In de Wet fiscale maatregelen klimaatakkoord van september 2019 heeft de overheid de korting op de fiscale bijtelling van emissievrije auto’s aangegeven voor de jaren 2020 tot 2026.

Jaar Max. waarde Fiscale bijtelling met korting

Meerderecatalogus waarde

Fiscale bijtelling over meerdere
2020 € 45.000 8% > € 45.000 22%
2021 € 40.000 12% > € 40.000 22%
2022 € 40.000 16% > € 40.000 22%
2023 € 40.000 16% > € 40.000 22%
2024 € 40.000 16% > € 40.000 22%
2025 € 40.000 17% > € 40.000 22%

 

Vanaf 2026 geldt een fiscale bijtelling van 22% over de volledige cataloguswaarde.

Voor volledig elektrische auto’s die in 2021 voor het eerst op de weg komen, geldt voor een cataloguswaarde tot € 40.000 een fiscale bijtelling van 12%. Voor het meerdere geldt een fiscale bijtelling van 22%.

Voor auto’s die op waterstof of zonnecellen rijden, geldt tot 2024 geen maximum cataloguswaarde voor de korting. Over deze auto’s van de zaak waarvoor een fiscale bijtelling verschuldigd is, past men over de gehele cataloguswaarde een fiscale bijtelling van 12% toe.

Werkkostenregeling

Via de vrije ruimte van de werkkostenregeling kunnen werkgevers vergoedingen en verstrekkingen aan hun medewerkers geven zonder dat deze belast worden. Werkgevers kunnen zelf bepalen waaraan en óf zij de vrije ruimte willen besteden, voor zover dit gebruikelijk is. Per 1 januari 2020 is de vrije ruimte 1,7% van – kort gezegd – de fiscale loonsom tot en met € 400.000 plus 1,2% van het restant van die loonsom.

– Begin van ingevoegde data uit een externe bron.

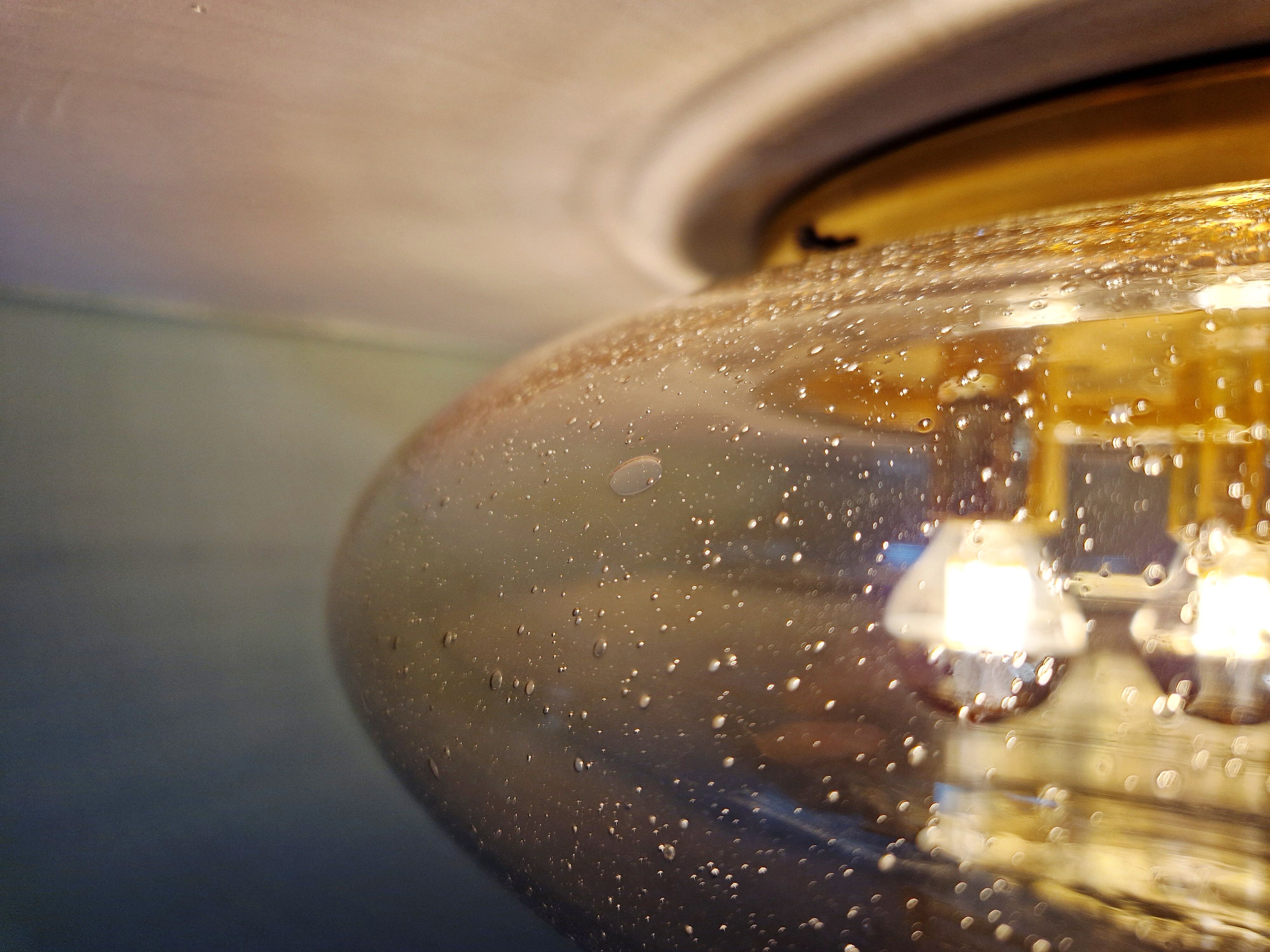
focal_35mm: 23
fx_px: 844
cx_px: 635
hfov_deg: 73.9
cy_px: 476
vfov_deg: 58.9
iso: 50
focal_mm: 5.4
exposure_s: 1/175
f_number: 1.8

Op grond van het Besluit noodmaatregelen coronacrisis is de vrije ruimte voor de eerste € 400.000 van de fiscale loonsom per werkgever verhoogd naar 3% voor het hele jaar 2020. Zo kunnen werkgevers die daar de financiële ruimte voor hebben, hun medewerkers extra tegemoet te komen met bijvoorbeeld een cadeaubon of bloemetje. 

In 2021 zal over de eerste € 400.000 van de loonsom het oorspronkelijke percentage van 1,7 % weer gaan gelden. Boven de € 400.000 blijft de vrije ruimte 1,18% van de loonsom.

Pensioenakkoord

Wet bedrag ineens, RVU en verlofsparen 

Op 18 november 2019 is het wetsvoorstel Wet bedrag ineens, RVU en verlofsparen ter consultatie aangeboden door het ministerie van Sociale Zaken en Werkgelegenheid. Het wetsvoorstel is onderdeel van het door regering, werkgevers en medewerkers gesloten Pensioenakkoord.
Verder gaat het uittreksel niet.